Comment voyez-vous la pédopsychiatrie d’aujourd’hui ?

Dre Nadia Micali – Tout d’abord, il s’agit d’une discipline que l’on a malheureusement toujours eu tendance à percevoir comme une « petite spécialité ». Elle est pourtant très importante du simple fait que l’on travaille avec des enfants en plein développement, c’est-à-dire à un moment déterminant de leur vie. On intervient à un stade où certaines choses qui peuvent influencer leur avenir se mettent en place. Je pense aussi que la pédopsychiatrie est une spécialité compliquée, car on ne peut pas travailler seulement avec l’enfant ; il faut collaborer avec un réseau incluant nécessairement la famille, l’école, etc. De plus, nous faisons actuellement face à des défis particuliers qui découlent d’un phénomène social d’« adultification » des enfants. Depuis leur plus jeune âge, ceux-ci sont confrontés au monde des adultes, essentiellement via internet et les réseaux sociaux. En un clic, ils ont accès à des contenus qui les dépassent, si bien qu’il leur est parfois difficile de rester des enfants. Je ne parle pas seulement d’informations sur la sexualité ; ils sont submergés par des informations de toute sorte.

 

Vous faites par exemple allusion aux conseils diététiques ?

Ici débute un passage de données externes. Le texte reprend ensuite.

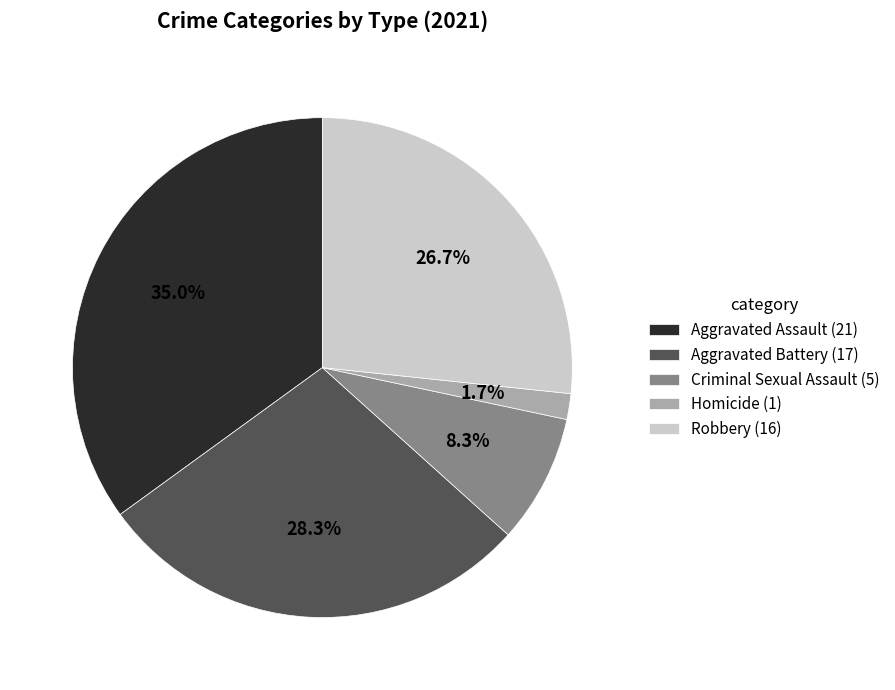

Count the number of slices in the pie.

5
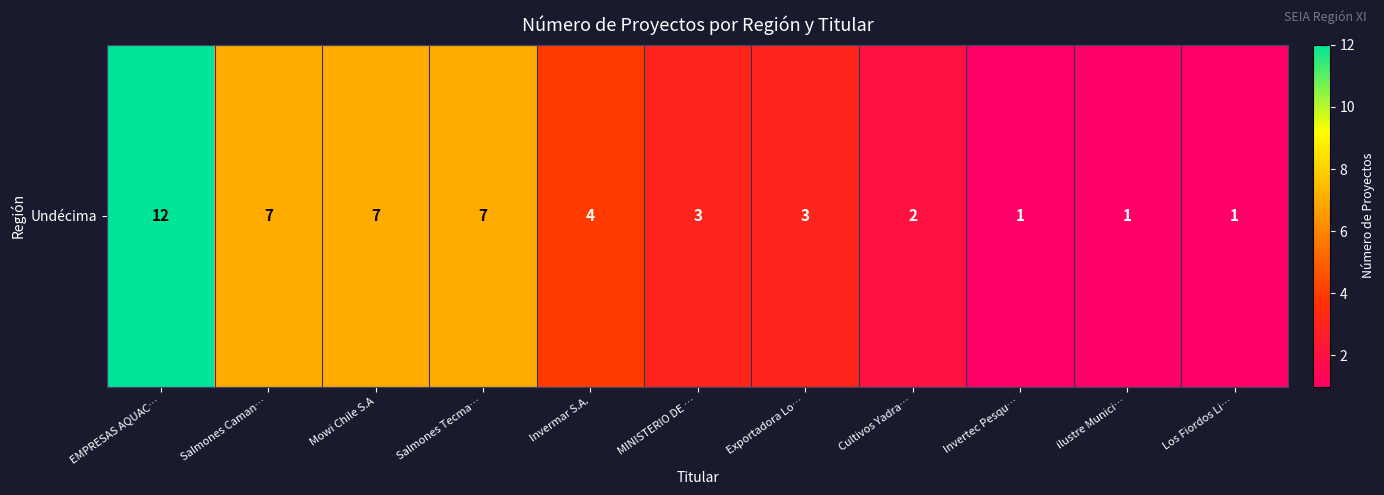

What is the greatest value displayed?

12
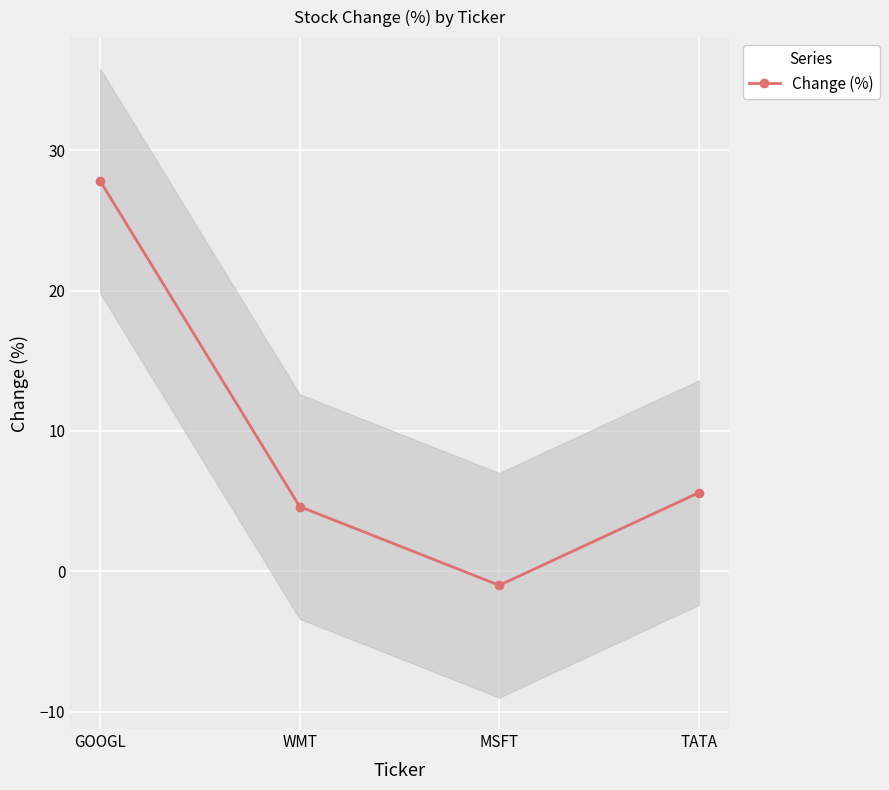

What is the smallest value displayed?

-1.0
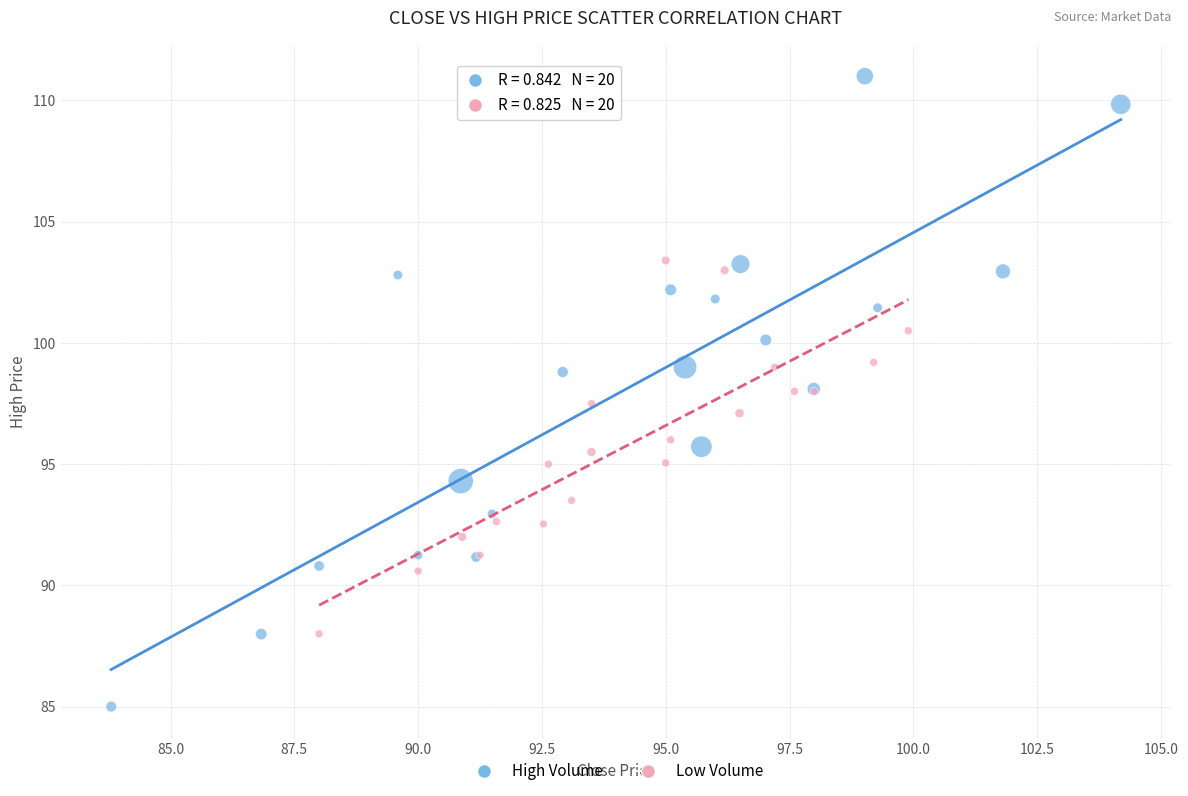

Which series reaches the minimum Y coordinate?

High Volume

Oui. Les enfants ont accès à des données très détaillées – trop détaillées parfois - pour leur capacité de compréhension. Au niveau de la prévention, je pense qu’il y a un équilibre difficile à trouver. Notre société est tiraillée entre une peur panique de l’obésité et le besoin rationnel de donner aux jeunes générations des informations sur l’alimentation saine. C’est un vrai challenge, d’autant que l’on ne sait pas encore très bien comment prévenir efficacement l’obésité. De mon point de vue, il devrait être possible de prévenir simultanément l’obésité et les troubles alimentaires en général, car il s’agit d’un spectre de pathologies qui forment un continuum.

 

Qu’avez-vous l’intention d’entreprendre aux HUG ?

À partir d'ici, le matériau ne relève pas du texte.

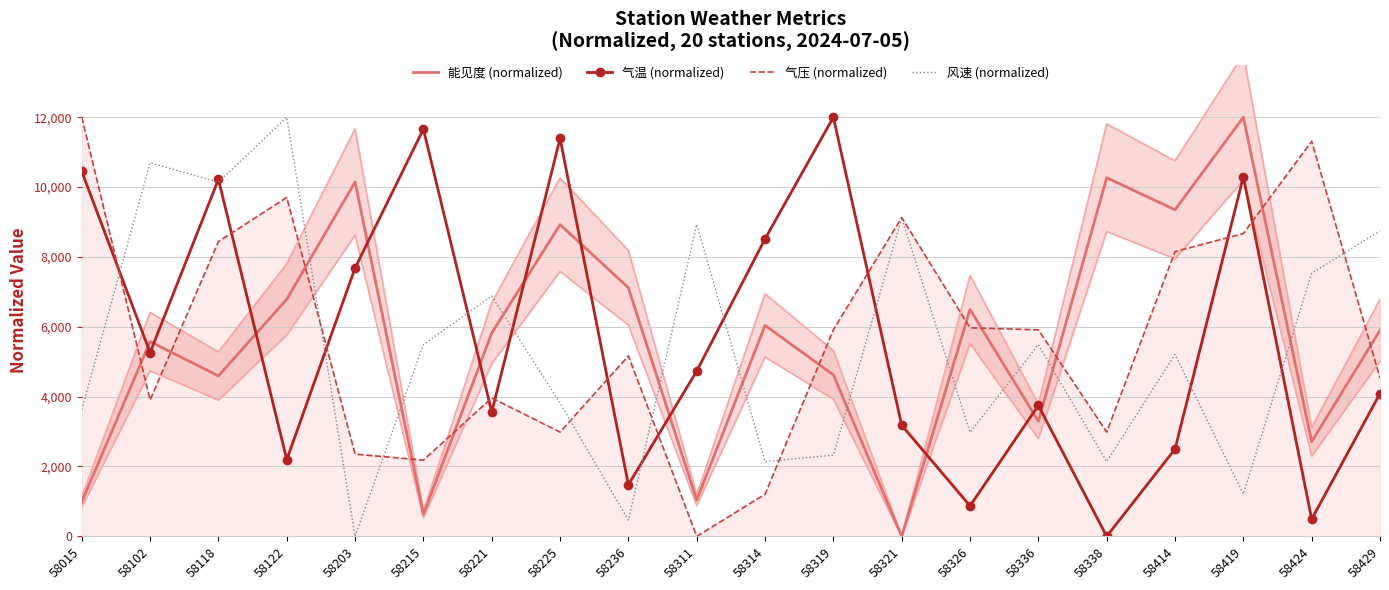

True or false: 气压 (normalized) and 气温 (normalized) intersect in this chart.

True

Je suis arrivée aux HUG il y a neuf mois après une formation spécialisée dans les troubles alimentaires à Londres et à New York. Nous sommes en train de créer une chaîne de soins pour les enfants et les adolescents qui présentent des troubles alimentaires. Ce projet s’articule autour de recherches internationales. Il tient compte à la fois de données evidence based, des dernières recommandations en matière de prise en charge, de l’expertise existante aux HUG et de mon expérience acquise à l’étranger dans la recherche et en milieu clinique.